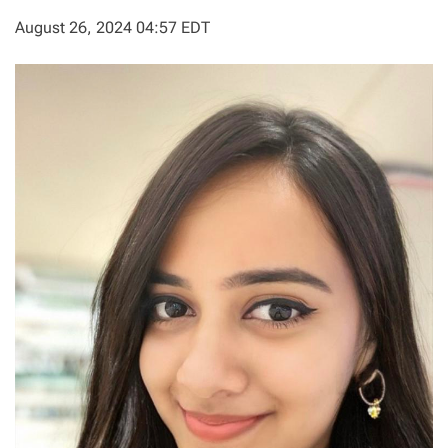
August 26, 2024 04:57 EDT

...

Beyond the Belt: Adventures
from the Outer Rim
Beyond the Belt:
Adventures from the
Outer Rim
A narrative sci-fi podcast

## Brief
Reproduce, character for character, only the lines of the preceding data that start at the line with "Adventures from the" and end at the line with "A narrative sci-fi podcast", both included.

## Solution
Adventures from the
Outer Rim
A narrative sci-fi podcast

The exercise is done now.